Python multithreaded server and asynchronuous websocket communication with Android clients


I have an Android client app that sends some data to a server in Python, where the Python server is supposed to run a long time-consuming operation/computation and return the results to the client.

To do so, I initially started using Flask with Python on the server side, and an asynchronous android http library on the client side to send the data via http POST. However, I quickly noticed that this is not the way to go, because the computation on the server takes time which causes problems such as the client getting timeout errors ... etc.

Then, I started using Tornado's Websockets on the server side, and an android library for websockets on the client side. However, the first main problem is that when the server is running the time-consuming operation for a given client, the other potential clients need to wait ... and it seems a bit of a pain to make tornado work in a multi-threaded setting (as it is originally planned to be single-threaded). Another minor problem, is if the client goes off-line while the server is processing his request, then the client might never get the result when he connects back.

Therefore, I would like to ask if you have any solutions or recommendation on what to use if I want to have such a setting with an asynchronous multi-threaded Python server who is supposed to do heavy-cpu computations with data from a client without making the other potential clients wait for their turn; and potentially making the client able to get the result from the server when he connects back.


Solution

  • FIrst of all, if you're going to do cpu-heavy operations in your backend, you [most probably] need to run it in separate process. Not in thread/coro/etc. The reason is that python is limited to single thread at time (you may read more about GIL). Doing cpu-heavy operation in multithreading gives your backend some availability, but hits performance overall.

    1. Simple/old solution for this — run your backend in multiple process (and threads, preferably). I.e. deploy your flask with gunicorn, give it multiple worker processes.
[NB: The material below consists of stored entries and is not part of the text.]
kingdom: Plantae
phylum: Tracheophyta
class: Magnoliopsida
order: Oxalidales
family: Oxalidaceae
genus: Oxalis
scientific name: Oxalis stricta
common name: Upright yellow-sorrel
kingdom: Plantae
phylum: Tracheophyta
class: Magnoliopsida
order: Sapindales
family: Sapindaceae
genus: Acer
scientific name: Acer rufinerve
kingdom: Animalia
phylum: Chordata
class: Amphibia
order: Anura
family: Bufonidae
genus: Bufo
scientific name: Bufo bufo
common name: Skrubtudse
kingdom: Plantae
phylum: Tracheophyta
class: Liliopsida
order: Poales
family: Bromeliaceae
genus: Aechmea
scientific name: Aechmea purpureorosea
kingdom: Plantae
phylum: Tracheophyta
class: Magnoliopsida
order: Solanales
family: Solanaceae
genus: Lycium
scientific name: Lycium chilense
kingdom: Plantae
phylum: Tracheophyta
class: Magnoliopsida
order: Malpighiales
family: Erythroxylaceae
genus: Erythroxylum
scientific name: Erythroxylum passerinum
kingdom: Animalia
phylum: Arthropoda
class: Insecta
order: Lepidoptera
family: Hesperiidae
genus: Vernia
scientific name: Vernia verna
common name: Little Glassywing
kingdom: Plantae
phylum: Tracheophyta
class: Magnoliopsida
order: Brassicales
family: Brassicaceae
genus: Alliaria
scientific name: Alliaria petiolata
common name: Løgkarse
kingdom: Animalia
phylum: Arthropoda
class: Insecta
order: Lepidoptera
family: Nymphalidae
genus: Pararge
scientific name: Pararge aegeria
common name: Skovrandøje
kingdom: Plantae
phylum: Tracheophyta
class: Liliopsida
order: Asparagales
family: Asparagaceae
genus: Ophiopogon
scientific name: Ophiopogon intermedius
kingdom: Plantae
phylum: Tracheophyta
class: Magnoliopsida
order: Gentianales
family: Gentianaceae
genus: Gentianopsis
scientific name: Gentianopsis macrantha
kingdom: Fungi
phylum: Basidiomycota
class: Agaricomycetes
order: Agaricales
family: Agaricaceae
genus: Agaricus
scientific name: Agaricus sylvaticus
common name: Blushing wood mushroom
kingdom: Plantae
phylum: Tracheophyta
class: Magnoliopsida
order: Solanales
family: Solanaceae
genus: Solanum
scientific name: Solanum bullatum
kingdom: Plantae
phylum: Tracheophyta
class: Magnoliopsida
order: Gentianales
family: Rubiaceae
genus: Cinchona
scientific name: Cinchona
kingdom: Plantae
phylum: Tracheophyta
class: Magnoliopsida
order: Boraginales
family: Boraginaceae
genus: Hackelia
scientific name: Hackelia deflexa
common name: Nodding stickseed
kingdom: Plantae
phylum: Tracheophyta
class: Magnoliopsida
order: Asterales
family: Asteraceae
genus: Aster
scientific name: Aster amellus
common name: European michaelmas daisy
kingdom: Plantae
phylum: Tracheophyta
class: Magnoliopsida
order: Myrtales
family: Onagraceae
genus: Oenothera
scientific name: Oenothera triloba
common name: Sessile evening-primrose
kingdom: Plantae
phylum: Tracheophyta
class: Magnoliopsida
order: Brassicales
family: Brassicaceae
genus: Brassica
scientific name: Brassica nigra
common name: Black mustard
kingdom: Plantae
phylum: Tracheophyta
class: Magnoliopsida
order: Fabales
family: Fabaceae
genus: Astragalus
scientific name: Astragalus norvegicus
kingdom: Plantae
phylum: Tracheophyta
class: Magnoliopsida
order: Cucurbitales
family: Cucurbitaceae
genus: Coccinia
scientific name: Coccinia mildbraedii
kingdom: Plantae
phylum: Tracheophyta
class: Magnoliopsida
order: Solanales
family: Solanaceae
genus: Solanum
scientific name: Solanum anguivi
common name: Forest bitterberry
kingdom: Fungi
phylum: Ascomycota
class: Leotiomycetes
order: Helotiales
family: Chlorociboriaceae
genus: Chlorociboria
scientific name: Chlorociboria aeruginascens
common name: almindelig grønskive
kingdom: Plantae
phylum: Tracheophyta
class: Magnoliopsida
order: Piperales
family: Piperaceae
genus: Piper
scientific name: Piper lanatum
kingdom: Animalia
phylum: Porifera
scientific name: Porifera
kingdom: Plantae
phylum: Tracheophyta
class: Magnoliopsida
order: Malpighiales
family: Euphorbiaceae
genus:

This way, you'll have system that capable of doing number_of_processes - 1 heavy computations and still be available for handling requests. Limit for processes is usually up to cpu_cores * 2, depending on cpu arch.

    2. Slightly more complicated:

      • accept data
      • run heavy function in different process
      • gather result, return

      Great interface for this would be ProcessPoolExecutor. The drawback is — it's harder to handle failures/process hanging over

    3. Another way around is task queue + workers. One of most used is celery. Idea is to

      • open WS connection
      • put task in queue
      • worker (in different process or even different physical node) eventually picks up task, compute it, put result in some DB
      • main process gets callback/result of long polling over result DB
      • main process sends result over WS

      This is more suited for really heavy and not real-time tasks, but gives you out-of-the-box handling for failures/restarts/etc.